__List of tasks__.
(A) List every capacity of the SN770 named in the WD Black SN770 Mini Review below, each with its listed price.
(B) Write the next part of the WD Black SN770 Mini Review below, picking up after its final sentence.
** Text block follows **
WD Black SN770 Mini Review: Quick And Affordable Gaming Storage

WD Black SN770 SSD Credit: Western Digital

Earlier today, Western Digital announced a new NVMe SSD for its evolving WD Black lineup: The SN770. This affordable and rather barebones Gen4 gaming drive is aimed at providing fast storage for PC users without costing an arm and a leg.

The SN770 is available in four different capacities: 250GB ($59.99), 500GB ($79.99), 1TB ($129.99) and 2TB ($269.99). Unfortunately, there isn’t a 4TB option, which is disappointing for those looking to keep large game libraries at the ready.

The all-black SSD is also missing any sort of heatsink, something I’d recommend installing if you’re going to be using this for gaming. You can find reasonably priced heatsinks online that are easy to install. If your motherboard has on-board heatsinks for M.2 devices, then that’s even better.

The 2TB model, which Western Digital recently sent over for review, claims a sequential read speed of 5,150 MB/s. When benchmarking in CrystalDiskMark via a ROG Strix Z690-F Gaming Wi-Fi and Intel Core i9 12900K, I found this claim to be true. In fact, I observed even higher speeds within my testing environment, which you can take a look at below:

SN770 read and write benchmark. Credit: CrystalDiskMark

Keep in mind that if you’re eyeing this drive for PS5 use, I wouldn’t exactly endorse it. Sony suggests a sequential read speed of 5,500 MB/s or faster for M.2 SSD installation in its console, and even with the SN770 exceeding advertised throughput speeds, it still falls shy of the aforementioned ideal.
** End of Text block **
** Dataset excerpts follows **
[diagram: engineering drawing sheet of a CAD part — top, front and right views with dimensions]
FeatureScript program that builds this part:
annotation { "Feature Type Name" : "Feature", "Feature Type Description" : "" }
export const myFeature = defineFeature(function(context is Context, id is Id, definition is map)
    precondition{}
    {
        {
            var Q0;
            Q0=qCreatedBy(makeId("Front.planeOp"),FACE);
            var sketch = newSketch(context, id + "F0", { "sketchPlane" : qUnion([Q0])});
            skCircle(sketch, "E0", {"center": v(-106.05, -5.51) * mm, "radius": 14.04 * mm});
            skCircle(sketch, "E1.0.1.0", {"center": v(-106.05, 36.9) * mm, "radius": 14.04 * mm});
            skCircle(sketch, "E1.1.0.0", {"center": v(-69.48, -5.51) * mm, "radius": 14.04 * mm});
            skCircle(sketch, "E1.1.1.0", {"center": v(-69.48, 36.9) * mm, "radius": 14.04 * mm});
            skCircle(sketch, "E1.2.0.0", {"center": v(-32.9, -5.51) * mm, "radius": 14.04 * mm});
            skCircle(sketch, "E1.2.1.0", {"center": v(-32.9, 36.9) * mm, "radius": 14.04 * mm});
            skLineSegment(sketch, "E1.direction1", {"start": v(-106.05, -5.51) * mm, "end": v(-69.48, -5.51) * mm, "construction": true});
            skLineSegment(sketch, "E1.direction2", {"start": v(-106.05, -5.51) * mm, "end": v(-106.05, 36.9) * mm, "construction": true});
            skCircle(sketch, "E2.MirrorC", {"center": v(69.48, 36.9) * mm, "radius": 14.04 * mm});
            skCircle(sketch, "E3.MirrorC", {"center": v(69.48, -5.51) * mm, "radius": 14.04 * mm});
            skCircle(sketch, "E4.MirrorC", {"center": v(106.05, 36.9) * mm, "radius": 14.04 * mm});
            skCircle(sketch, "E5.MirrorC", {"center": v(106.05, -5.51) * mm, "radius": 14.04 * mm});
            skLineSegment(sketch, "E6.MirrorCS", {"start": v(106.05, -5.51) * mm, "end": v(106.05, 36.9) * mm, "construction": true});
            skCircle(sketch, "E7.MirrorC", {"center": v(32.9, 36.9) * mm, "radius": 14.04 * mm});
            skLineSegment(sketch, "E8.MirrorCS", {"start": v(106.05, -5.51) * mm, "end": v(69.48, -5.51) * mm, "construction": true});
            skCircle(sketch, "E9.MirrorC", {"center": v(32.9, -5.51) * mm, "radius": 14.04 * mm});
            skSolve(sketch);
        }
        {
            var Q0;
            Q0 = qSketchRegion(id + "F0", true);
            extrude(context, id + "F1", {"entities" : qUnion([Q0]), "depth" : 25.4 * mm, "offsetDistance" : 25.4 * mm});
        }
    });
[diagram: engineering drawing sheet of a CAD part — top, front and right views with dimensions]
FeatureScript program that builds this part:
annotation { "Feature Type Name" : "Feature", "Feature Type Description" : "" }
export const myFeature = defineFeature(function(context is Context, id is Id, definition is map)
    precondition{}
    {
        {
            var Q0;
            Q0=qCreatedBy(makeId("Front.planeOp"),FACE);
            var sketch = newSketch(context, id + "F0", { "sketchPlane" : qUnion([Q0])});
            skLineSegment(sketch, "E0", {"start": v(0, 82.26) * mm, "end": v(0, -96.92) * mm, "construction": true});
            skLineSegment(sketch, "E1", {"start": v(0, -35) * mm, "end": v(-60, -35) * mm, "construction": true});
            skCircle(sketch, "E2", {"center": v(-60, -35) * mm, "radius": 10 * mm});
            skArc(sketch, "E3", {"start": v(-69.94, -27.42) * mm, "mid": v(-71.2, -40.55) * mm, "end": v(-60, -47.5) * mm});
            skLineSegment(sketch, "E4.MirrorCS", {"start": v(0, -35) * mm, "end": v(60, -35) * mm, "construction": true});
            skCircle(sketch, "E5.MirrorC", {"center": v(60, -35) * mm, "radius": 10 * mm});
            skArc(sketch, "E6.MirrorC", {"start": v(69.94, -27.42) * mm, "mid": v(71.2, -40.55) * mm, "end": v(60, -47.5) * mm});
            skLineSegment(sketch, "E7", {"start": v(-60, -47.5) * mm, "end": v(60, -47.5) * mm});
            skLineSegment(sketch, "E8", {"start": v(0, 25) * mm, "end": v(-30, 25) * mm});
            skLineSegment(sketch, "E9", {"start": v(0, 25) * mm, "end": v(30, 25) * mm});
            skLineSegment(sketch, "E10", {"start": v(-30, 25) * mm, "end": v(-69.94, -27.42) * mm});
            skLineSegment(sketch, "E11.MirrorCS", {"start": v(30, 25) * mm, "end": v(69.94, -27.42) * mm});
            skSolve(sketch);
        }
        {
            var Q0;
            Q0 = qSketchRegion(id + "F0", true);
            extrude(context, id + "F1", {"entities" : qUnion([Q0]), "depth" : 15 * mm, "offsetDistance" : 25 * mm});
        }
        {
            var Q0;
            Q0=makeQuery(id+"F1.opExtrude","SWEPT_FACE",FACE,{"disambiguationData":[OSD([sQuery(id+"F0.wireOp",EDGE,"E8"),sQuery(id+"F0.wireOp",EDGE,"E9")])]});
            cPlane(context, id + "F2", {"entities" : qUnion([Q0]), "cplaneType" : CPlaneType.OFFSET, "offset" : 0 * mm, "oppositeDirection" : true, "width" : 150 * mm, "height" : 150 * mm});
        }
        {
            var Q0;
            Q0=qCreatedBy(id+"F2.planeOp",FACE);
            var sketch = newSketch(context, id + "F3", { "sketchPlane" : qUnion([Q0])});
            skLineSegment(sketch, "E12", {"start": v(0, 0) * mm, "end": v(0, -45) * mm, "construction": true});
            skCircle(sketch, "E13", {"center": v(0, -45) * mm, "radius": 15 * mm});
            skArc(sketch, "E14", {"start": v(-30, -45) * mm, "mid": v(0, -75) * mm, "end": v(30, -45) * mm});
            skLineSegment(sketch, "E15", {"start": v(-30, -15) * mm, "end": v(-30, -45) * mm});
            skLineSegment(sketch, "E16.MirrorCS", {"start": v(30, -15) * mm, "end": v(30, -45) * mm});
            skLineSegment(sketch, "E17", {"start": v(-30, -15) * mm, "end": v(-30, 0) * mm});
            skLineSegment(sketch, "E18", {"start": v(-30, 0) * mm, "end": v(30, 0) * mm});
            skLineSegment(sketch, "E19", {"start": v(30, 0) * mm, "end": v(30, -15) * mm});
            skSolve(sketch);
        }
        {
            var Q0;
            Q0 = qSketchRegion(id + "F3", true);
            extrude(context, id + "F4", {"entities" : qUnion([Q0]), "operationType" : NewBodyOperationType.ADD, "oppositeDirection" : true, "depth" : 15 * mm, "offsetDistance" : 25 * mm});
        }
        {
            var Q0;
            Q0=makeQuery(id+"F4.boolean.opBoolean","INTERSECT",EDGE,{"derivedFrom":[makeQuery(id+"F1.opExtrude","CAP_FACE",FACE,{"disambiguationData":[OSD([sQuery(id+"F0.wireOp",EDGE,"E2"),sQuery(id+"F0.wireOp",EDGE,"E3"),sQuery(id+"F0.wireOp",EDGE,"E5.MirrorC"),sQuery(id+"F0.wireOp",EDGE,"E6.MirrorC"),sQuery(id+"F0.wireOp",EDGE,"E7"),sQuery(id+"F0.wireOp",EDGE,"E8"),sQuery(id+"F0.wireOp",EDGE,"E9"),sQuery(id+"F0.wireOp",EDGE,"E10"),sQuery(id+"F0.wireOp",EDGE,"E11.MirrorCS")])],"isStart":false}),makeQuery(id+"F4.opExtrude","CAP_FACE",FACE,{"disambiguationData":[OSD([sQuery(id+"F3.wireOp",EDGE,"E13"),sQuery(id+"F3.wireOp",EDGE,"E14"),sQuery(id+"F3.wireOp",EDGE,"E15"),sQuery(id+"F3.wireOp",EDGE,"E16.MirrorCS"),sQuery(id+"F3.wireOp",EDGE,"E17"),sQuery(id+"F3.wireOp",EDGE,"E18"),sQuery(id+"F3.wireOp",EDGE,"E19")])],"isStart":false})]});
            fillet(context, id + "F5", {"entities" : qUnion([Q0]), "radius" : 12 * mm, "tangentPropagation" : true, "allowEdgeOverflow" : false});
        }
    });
** End of Dataset excerpts **
__Per-task answers__.
(A)
- 250GB: $59.99
- 500GB: $79.99
- 1TB: $129.99
- 2TB: $269.99

(B)
While the SN770 will never reach the lofty 7,000 MB/s sequential read speed of its sibling WD Black product, the SN850, the performance shown here is probably more than enough to comfortably run most modern PC games. Plus, it’s cheaper than the SN850.

Additionally, even without a proper heatsink, the SN770 only reached a max temperature of 77°C during various synthetic stress tests. HWInfo lists the critical temperature threshold as 88°C. I’d imagine a cheap heat sink would bring that 77°C down even more below the danger zone, but as is, I think this is pretty acceptable.

I’d say from initial impressions, the WD Black SN770 is a solid, cheap, quick and dirty sort of NVMe SSD. It isn’t fancy and it’s not the fastest Gen4 drive around, but for everyday tasks and general gaming, it certainly gets the job done.

Disclosure: Western Digital provided a review sample for coverage purposes.